El Chaltén is the undisputed trekking capital of Argentina, drawing the biggest crowds to its section of Patagonia each year. This town is actually situated inside the Los Glaciares National Park, and is the entry point for the northern section of the park, including Cerro Torres and Mount Fitz Roy. It’s rather remote (think: no cell service and wifi barely strong enough to send a text). You’ll probably connect through El Calafate when getting here, so you should check out my posts about the glacier and the hiking in El Calafate!
This post focuses on hiking and camping through El Chaltén and the surrounding park. For day hikes and treks available in the area, click here!
The buses from El Calafate all must stop at the visitor center as they enter town from the south. Here you’ll get a map of the park and a briefing (English & Spanish) about hiking and rules to abide by. Then the buses drop you at the bus station across the bridge, at the south end of town. El Chaltén is a small town and the only thing to do here is to go hiking and trekking. Don’t plan to stay extra days to explore town, as there really isn’t much to see. There are loads of stores and companies though that have supplies you’ll need.
You can spend the first night in town if you want to stock up on food and fuel, rent some gear, etc. All hostels and hotels book weeks in advance, but you won’t have a problem getting a camping spot at either El Relincho or El Refugio, both of which are right on the main road, towards the north of town. These campsites are 70-120 Argentinian Pesos per night, and offer bathrooms, a kitchen, tables and benches.
Note that all the water in the park is totally clean and pure because it’s direct glacial run-off. It’s safe to drink, cold and refreshing! Be very diligent to not compromise this water source; do not wash in the rivers, relieve yourself at least 30 paces from them, and don’t throw anything in them. Let’s protect this amazing water source for all visitors!
Then to head out on the trails, take the road on the left in the middle of town that heads towards the mountains and indicates the trail to Cerro Torres. It takes 3 hours of walking with your heavy backpack to get to the De Agostini camp, at the base of Cerro Torre. The trail is well-marked and well-traveled. It isn’t terrible steep at any point, has several streams nearby for water, and is a rather nice hike. After dropping your bag and setting up camp at De Agostini, maybe putting on a jacket and having a snack, take an easy 10 minute walk to Laguna Torre for a the viewing point of the stunning Cerro Torres peaks! The benefit of camping so close by is that you also have the chance to walk over the mirador later if the weather isn’t great when you arrive (as it was for me!). The free campground is in a wooded area, right next to a river, and has a drop toilet. The park rangers don’t really monitor this campground because it’s less popular than the one by Fitz Roy, so it’s up to you and your camping neighbors to respect the park rules and to protect the land here!

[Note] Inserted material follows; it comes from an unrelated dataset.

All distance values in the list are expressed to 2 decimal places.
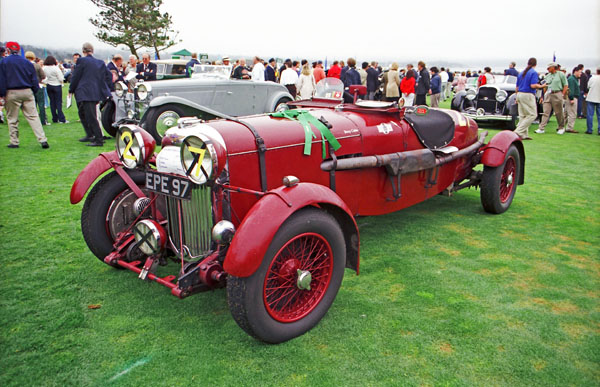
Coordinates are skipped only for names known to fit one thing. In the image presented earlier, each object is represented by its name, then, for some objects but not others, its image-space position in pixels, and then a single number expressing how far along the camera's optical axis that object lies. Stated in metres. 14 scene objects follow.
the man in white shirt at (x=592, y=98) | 12.07
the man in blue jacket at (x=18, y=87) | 7.64
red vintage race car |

The next day, pack up and head back for about an hour on the trail you came in on, but then take a left to head up to Poincenot camp, by Mount Fitz Roy. This hike takes 3.5 hours with the heavy pack, and is a much steeper route than yesterday’s. Bring plenty of water and take breaks as often as needed. The views of Laguna Madre e Hija and of Fitz Roy as you hike the second half of this trail will make the challenge of the first half so worthwhile!
After you arrive at Poincenot camp, set up and get a snack and some water. The hike up to Laguna de los Tres is an hour straight uphill all the way. It’s an amazing view when you get up there, but be sure to time it well so that you’re not stuck coming back in the dark. (This shouldn’t be too problematic since we get 16-18 hours of sunlight in the summer here, Jan-Mar.) Your campground for the night, Poincenot, is free, right next to a river, and has a drop toilet. It’s very busy though because the awesome badass rock-climbers that actually scale Mt Fitz Roy (this concept will totally blow your mind when you see this thing) use this as their base camp. The park rangers are here monitoring everything, including your use of the river and noise level. They gave me a hard time about using my hammock (said I was hurting the trees), so we compromised and I used a couple of dead trees instead.
The hike back to town on the next day offers loads of views of Fitz Roy, so be sure to stop often and glance back for a photo! It takes about 3 hours to get back and is a pleasant, fairly flat trail. Back in El Chaltén, you can stay a night at one of the campsites mentioned above so that you can clean up and get some stuff in town. Otherwise, there are buses back to El Calafate as late as 6pm, and you can get connections to more locations here.
You may want to stay in town a bit longer if you want to see the waterfall, go trekking on the glacier, or go up to the lake. More on these day trips to right here! And for serious hikers, you can head out to the less-visited Laguna Toro, though you’ll need to register with the park rangers to go on this unmarked backcountry trail. I’ve heard the views here are great though!
Are you excited about visiting Patagonia? Get your bags packed and go! It’s such a magnificent place, one of the few remaining places of untouched natural beauty in the world!